* [DIRECTIVE]: Look through the records, and wherever the string "wire" turns up, copy out that line.

+++ DATASET RECORDS +++

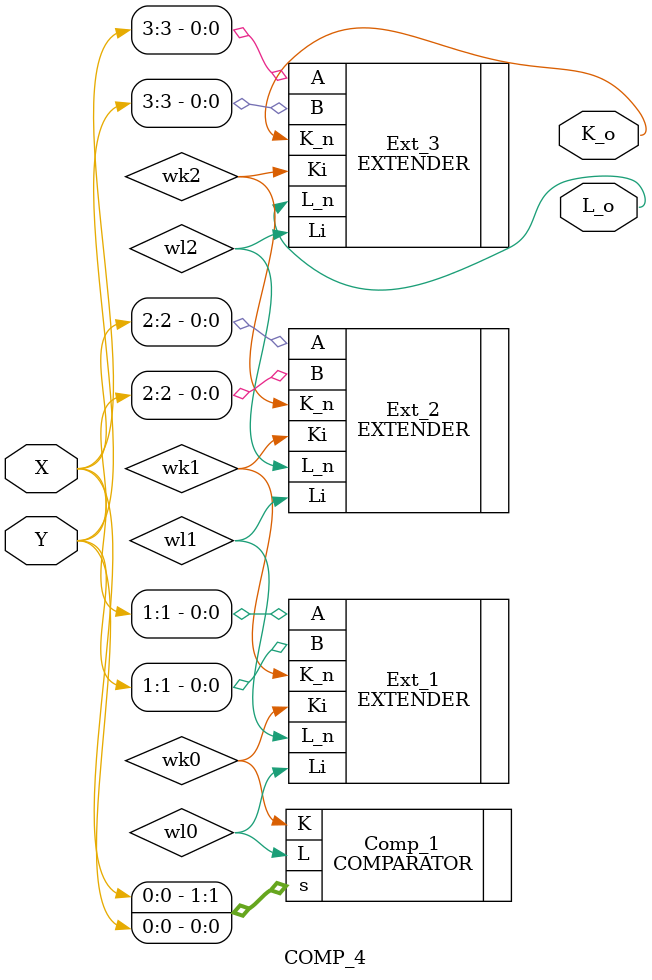
<source format=v>
`include "COMPARATOR.v"
`include "EXTENDER.v"
module COMP_4(input [3:0] X, //Creacion del bloque COMP_4
			  input [3:0] Y,
			  output K_o, L_o
			  );
	wire wk0, wk1, wk2;  //conexiones internas del sistema a simular
	wire wl0, wl1, wl2;

	COMPARATOR Comp_1 (.s({X[0],Y[0]}), .K(wk0), .L(wl0));  // instanciacion de todos los bloques 
	EXTENDER Ext_1 (.Ki(wk0),.Li(wl0),.A(X[1]),.B(Y[1]),.K_n(wk1),.L_n(wl1)); // necesarios para la estructura
	EXTENDER Ext_2 (.Ki(wk1),.Li(wl1),.A(X[2]),.B(Y[2]),.K_n(wk2),.L_n(wl2));
	EXTENDER Ext_3 (.Ki(wk2),.Li(wl2),.A(X[3]),.B(Y[3]),.K_n(K_o),.L_n(L_o));

endmodule
</source>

+++

* [EXERCISE OUTPUT]:
	wire wk0, wk1, wk2;  //conexiones internas del sistema a simular
	wire wl0, wl1, wl2;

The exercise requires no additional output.